Excerpted text –
[start]
# Early Schwinn Continental Clubman?



## hzqw2l (May 9, 2022)

Local Markeplace find.

The BAD:
Knew from photos that the brakes were replaced but took the chance rims might be original.  Rims and brakes probably came from a 64 light weight since hub is dated 64.
Trigger shifter is later than the frame.

The GOOD:
Pencil taper stand.
Mint 40s saddle.
Nice 2pc deluxe stem.
Correct bars.
Early pat. Applied for Phillips pedals.

Early post war 5 digit serial with CM stamp.

Frame should clean up nicely.


----------



## 1motime (May 9, 2022)

Very nice find. Should be a fun project


----------



## rennfaron (May 9, 2022)

Nice find. Rarely seen in black. Also, light kit is early 60s.

135 frames after this superior.
Edit - 234 frames after this continental CM


----------



## J-wagon (May 9, 2022)
[end]
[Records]
[start]
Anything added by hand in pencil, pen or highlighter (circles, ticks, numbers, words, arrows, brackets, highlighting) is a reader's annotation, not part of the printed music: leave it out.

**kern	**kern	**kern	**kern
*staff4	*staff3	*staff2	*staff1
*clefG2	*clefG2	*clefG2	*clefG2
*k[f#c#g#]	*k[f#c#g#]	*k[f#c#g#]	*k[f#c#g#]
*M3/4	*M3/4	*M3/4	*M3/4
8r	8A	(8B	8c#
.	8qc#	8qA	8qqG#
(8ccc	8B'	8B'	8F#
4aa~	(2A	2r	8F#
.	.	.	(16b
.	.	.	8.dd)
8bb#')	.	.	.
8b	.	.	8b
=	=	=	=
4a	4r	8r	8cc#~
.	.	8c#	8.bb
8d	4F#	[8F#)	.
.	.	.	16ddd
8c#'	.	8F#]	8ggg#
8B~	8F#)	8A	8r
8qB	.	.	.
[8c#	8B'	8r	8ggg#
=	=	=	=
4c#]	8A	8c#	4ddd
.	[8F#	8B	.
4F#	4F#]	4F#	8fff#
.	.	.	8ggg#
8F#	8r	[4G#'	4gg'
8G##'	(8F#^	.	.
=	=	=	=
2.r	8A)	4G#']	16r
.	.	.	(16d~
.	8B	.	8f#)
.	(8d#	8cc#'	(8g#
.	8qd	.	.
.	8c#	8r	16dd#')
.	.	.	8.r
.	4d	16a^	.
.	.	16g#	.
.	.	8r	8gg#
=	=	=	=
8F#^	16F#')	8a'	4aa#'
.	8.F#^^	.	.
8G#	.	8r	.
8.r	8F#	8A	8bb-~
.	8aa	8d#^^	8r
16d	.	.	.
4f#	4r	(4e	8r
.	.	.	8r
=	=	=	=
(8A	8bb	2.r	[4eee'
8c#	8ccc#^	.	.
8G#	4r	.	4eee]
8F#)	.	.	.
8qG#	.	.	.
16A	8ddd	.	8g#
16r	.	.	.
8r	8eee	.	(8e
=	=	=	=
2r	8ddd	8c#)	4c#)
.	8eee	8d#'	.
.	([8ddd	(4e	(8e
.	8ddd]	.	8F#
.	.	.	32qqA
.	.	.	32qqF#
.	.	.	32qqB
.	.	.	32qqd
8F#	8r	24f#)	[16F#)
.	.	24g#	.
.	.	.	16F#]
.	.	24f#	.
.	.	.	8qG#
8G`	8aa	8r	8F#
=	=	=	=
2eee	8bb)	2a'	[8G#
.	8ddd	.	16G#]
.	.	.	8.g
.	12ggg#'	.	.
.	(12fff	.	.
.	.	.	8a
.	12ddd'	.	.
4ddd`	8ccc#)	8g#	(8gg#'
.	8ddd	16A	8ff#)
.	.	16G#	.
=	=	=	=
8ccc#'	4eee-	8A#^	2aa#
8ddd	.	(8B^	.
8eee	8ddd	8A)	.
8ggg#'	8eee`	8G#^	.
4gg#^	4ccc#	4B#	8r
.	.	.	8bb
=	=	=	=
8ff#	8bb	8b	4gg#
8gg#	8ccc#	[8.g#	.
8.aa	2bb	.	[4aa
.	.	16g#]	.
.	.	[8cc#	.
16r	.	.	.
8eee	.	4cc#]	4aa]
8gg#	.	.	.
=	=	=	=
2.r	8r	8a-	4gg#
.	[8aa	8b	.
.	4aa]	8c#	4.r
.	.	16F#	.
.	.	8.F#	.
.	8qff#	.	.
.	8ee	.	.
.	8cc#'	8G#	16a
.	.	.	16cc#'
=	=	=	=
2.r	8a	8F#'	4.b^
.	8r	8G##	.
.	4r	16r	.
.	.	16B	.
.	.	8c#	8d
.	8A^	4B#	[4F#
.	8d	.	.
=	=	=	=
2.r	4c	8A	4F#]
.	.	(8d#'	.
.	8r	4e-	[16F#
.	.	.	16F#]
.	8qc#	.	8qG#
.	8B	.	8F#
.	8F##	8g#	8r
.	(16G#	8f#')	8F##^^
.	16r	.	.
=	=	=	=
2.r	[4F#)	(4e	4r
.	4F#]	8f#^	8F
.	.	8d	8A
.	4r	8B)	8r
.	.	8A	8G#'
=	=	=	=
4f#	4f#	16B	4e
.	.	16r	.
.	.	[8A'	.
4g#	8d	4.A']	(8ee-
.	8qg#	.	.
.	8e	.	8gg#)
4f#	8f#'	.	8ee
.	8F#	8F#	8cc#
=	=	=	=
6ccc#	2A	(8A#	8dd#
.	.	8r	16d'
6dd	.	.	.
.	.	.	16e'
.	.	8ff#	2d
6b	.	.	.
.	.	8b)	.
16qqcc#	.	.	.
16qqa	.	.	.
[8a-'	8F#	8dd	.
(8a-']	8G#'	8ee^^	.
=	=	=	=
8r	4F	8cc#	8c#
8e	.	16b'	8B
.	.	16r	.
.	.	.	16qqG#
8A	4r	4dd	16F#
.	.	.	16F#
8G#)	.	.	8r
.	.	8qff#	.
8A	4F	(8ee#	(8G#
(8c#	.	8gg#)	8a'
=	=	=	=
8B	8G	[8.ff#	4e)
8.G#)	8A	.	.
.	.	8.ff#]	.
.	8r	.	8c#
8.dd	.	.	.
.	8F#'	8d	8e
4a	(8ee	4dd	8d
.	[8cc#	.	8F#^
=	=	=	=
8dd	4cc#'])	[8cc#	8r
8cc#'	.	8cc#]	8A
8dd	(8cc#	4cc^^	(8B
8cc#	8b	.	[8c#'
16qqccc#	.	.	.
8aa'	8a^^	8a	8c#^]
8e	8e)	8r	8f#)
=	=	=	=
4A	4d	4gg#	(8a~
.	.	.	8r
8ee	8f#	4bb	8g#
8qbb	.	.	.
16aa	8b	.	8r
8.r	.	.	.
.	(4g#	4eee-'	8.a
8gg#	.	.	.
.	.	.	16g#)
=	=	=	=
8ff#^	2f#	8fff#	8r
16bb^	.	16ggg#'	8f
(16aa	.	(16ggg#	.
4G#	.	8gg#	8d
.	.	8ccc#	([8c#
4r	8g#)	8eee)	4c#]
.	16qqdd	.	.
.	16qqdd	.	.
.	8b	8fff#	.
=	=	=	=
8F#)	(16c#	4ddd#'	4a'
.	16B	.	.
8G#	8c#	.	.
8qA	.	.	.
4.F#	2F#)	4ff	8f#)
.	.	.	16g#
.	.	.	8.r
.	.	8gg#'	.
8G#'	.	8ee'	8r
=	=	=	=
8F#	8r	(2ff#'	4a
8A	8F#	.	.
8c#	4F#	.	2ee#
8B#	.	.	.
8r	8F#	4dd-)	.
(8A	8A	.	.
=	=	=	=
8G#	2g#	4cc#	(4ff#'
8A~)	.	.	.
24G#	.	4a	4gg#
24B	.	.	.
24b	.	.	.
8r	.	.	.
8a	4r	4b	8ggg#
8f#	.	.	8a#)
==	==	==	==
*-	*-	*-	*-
[end]
Set tasks –
1. Answer these about the Schwinn Continental thread:
(a) What year is the hub dated?
(b) What make of pedals does the bike have?
(c) According to one reply, what period is the light kit from?
2. Please write the next part of the Schwinn Continental thread, picking up after its final line.

Answers given –
1.
(a) 64
(b) Phillips
(c) Early 60s

2.
Nice. And around 250 away from this U66xxx with CM 








						1956 continental ?? | General Discussion About Old Bicycles
					

1956 continental custom racer ??  hi I got this with 2 other bikes and I am stumped ser # U66517 I thought these came out in 1960 and its not in the 56 Schwinn book also there is a C  M   stamped by the serial # any body got any thoughts?




					thecabe.com


----------



## hzqw2l (May 9, 2022)

I think the 5 digit SN makes it 46 to 48.

Not sure if CM really means clubman.

I couldn't pass it up at $300 since I really like the og black paint and decals.

Stem and saddle probably make it worthwhile to keep around and look for Era correct parts.


----------



## 49autocycledeluxe (May 9, 2022)

very cool bike. looks 

like they left the original brake clips for "girls bike" style cable routing on the frame. black is my favorite color.


----------



## GTs58 (May 9, 2022)

Schwinn stamped a mess of A + 5 serial numbers at the end of 1951.
 These lightweights have had serial numbers that didn't follow the Balloon serial numbers since they were first introduced in 39. All the prewar numbers on the three piece crank models had a letter and 4 digits, where the one piece crank lightweights had the machined stamped numbers as the Balloon models since they shared the same BB shells that were all machine stamped prior to being used in frame building.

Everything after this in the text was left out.